The car turned in there and the officers got out at the house.

It was a neat and not unattractive cottage of the bungalow type, built of wood and with a small detached garage, and surrounded by a dozen acres or so of land which had at one time apparently been a market garden. Now it lay uncared for and weed-grown in the August sun, and after a glance around the officers turned their attention to the bungalow.

It was locked; locked so securely that even Herbert Dean, who was according to the Inspector one of the best picklocks out of prison, was unable to effect a peaceable entry. They broke a window finally, and one after the other they crawled inside.

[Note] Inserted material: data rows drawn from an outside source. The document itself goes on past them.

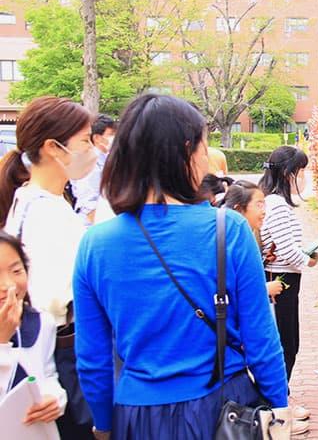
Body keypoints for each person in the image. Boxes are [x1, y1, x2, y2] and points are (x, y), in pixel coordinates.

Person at [73, 94, 289, 439]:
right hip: (221, 411)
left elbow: (93, 357)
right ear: (187, 149)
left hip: (137, 413)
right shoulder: (228, 229)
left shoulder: (94, 244)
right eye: (205, 145)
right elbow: (261, 337)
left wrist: (103, 423)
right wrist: (279, 409)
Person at [0, 96, 96, 439]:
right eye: (85, 141)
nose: (93, 150)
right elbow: (42, 310)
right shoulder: (45, 214)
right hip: (60, 362)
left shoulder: (35, 201)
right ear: (54, 148)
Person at [259, 145, 317, 431]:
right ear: (288, 174)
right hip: (280, 280)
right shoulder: (276, 205)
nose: (304, 177)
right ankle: (278, 404)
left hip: (282, 276)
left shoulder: (272, 203)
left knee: (285, 341)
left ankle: (281, 398)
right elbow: (287, 250)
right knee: (286, 344)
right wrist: (310, 259)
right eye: (302, 171)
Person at [0, 231, 67, 427]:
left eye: (16, 271)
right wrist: (2, 341)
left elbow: (47, 374)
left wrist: (55, 399)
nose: (9, 285)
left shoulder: (40, 322)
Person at [223, 182, 283, 301]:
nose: (264, 211)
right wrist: (264, 289)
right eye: (258, 205)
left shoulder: (247, 235)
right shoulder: (227, 242)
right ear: (239, 209)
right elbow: (228, 287)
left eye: (264, 205)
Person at [70, 114, 117, 226]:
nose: (115, 138)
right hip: (93, 225)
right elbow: (89, 203)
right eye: (111, 134)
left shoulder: (107, 159)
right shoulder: (91, 163)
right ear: (97, 138)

The place was untidy but comfortable. There was a living room of sorts, a bedroom, a kitchen and a dining room which had clearly been devoted to other purposes. The Inspector glanced around him and sniffed.

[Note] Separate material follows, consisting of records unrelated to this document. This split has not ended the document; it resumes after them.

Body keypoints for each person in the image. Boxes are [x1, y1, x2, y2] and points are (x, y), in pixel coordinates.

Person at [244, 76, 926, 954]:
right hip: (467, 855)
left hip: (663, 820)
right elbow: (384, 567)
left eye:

“Packed it here,” he said. “Where’s the cellar, Sullivan?”

“Right under the house, I imagine,” said Sullivan cheerfully. “They mostly are.”

Three of the men went down the cellar stairs finally, to find there what they had expected; a small still, or “cooker” as the Inspector called it, a vast array of bottles and so on. But Herbert Dean did not go with them. He was making a slow and painstaking inspection of the living room and the bedroom, which in the end yielded him nothing except a half-dozen books—entirely of the crime variety—a box of labels of an excellent English whisky, and a notebook containing the names of some of our best citizens.

He did better in the kitchen, however. Holmes had evidently done everything in his little country place but eat there, and the stove revealed itself as a dumping place for everything from broken glass to old newspapers. When the others emerged from the cellar they found him on the dirty kitchen floor, with a bed sheet before him and on it a miscellaneous assortment of old razor blades, defective corks, cigar ends and what looked like a book until it was opened, and then revealed itself into the type of receptacle sold in a good many stores and generally used for cigarettes.